To sum up, the natural world is not so perfectly ordered, and if it is divinely ordered, than its imperfections are tantamount to abuse. -
The Moral Arguments for Deity. I’ll just quote Russell:
“One form [of the moral argument for God] is to say that there would be no right and wrong unless God existed. I am not for the moment concerned with whether there is a difference between right and wrong, or whether there is not: that is another question. The point I am concerned with is that, if you are quite sure there is a difference between right and wrong, then you are then in this situation: is that difference due to God’s fiat or is it not? If it is due to God’s fiat, then for God himself there is no difference between right and wrong, and it is no longer a significant statement to say that God is good. If you are going to say, as theologians do, that God is good, you must then say that right and wrong have some meaning which is independent of God’s fiat, because God’s fiats are good and not bad independently of the mere fact that he made them. If you are going to say that, you will then have to say that it is not only through God that right and wrong came into being, but that they are in their essence logically anterior to God.”
Basically, do good and bad exist independent of God? If they do, we don’t need God. If they don’t, then God is subordinate to some greater laws, as in the natural law argument. Experience has shown me that humans are quite capable of figuring out right and wrong without the Bible, if they so choose, and that the Bible isn’t always the source of the best ideas of how we ought to behave. We’ll revisit this topic later. -
The Argument for the Remedying of Justice. Without God, who will punish evildoers and reward the just? No, not in this world, in the next. When Stalin stomps all over his countrymen and kills more humans than Hitler ever did, and then dies in bed at age seventy-five, or when Bush orchestrates a series of destabilizing wars that have claimed half a million lives, and counting, then retires to an $8 million house in the Dallas suburbs, or when Charles Manson receives only life imprisonment rather than the death penalty – we can comfort ourselves knowing that they’ll get theirs in Hell. Conversely, the virtuous who go unrewarded will get their rewards in Heaven – sometimes they even chase this to martyrdom, the allure is so powerful. This is ludicrous in its own right, and harmful to the world in which we must meanwhile live. Ludicrous because there is no evidence of any kind to support the belief in the afterlife, notwithstanding the constant, determined probing of thousands of years; there is only the say-so in a few ancient manuscripts of Semitic shepherds, or Arabic merchant-cum-warlords. It is desperate wishful thinking; there must be something better, because this world is pretty crummy. (There is also the issue that it is vengeful, spiteful, and cruel to wish eternal damnation even on the thoroughly wicked.)

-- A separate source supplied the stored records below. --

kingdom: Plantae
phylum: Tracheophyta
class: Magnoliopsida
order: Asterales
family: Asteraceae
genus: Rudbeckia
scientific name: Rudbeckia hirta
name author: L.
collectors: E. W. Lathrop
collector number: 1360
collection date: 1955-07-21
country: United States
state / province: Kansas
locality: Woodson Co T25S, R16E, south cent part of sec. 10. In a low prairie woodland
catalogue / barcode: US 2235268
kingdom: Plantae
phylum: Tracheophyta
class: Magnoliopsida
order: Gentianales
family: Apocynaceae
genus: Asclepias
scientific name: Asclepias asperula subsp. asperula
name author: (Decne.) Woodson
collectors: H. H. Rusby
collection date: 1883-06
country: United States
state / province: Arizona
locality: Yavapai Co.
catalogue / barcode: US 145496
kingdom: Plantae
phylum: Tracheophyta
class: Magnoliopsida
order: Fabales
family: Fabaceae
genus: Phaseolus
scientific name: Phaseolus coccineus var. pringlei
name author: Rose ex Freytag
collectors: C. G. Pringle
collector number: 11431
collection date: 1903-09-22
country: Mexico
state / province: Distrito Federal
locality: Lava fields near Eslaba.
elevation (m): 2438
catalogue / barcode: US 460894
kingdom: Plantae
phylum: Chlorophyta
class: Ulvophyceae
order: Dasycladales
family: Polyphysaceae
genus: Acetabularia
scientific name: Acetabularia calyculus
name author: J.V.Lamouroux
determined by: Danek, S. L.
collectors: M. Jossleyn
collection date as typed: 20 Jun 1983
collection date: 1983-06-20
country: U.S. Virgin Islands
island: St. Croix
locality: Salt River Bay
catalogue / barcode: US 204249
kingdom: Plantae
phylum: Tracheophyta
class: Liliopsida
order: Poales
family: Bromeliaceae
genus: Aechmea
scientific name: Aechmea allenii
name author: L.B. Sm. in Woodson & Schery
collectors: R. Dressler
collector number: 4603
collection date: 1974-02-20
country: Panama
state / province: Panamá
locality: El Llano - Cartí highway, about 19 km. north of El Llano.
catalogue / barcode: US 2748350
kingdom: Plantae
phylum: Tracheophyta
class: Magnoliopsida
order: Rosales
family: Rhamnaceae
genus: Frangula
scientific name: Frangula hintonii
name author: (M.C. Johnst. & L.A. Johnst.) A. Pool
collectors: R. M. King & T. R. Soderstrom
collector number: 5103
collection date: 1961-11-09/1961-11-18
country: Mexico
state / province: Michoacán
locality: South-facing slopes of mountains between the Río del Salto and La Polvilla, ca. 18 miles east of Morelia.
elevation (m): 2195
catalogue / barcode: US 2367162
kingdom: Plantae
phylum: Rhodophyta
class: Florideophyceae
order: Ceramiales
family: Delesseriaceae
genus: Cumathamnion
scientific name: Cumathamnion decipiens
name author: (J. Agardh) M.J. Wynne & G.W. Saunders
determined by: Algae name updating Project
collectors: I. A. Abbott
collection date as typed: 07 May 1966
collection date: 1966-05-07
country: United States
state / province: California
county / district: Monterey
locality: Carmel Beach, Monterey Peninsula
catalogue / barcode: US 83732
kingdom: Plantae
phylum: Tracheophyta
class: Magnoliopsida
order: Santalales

It is harmful because it removes one’s sight from this world and places it on the next. Instead of working on improving this, the only life we’ll have, we ‘store up our treasures in Heaven.’ But, as Russell, says, there’s no indication that this will ever come to pass; if you open a box of oranges and find the entire top layer rotten, you don’t assume, “The rest of the box must be good, to correct the imbalance.” You assume that the entire box is bad.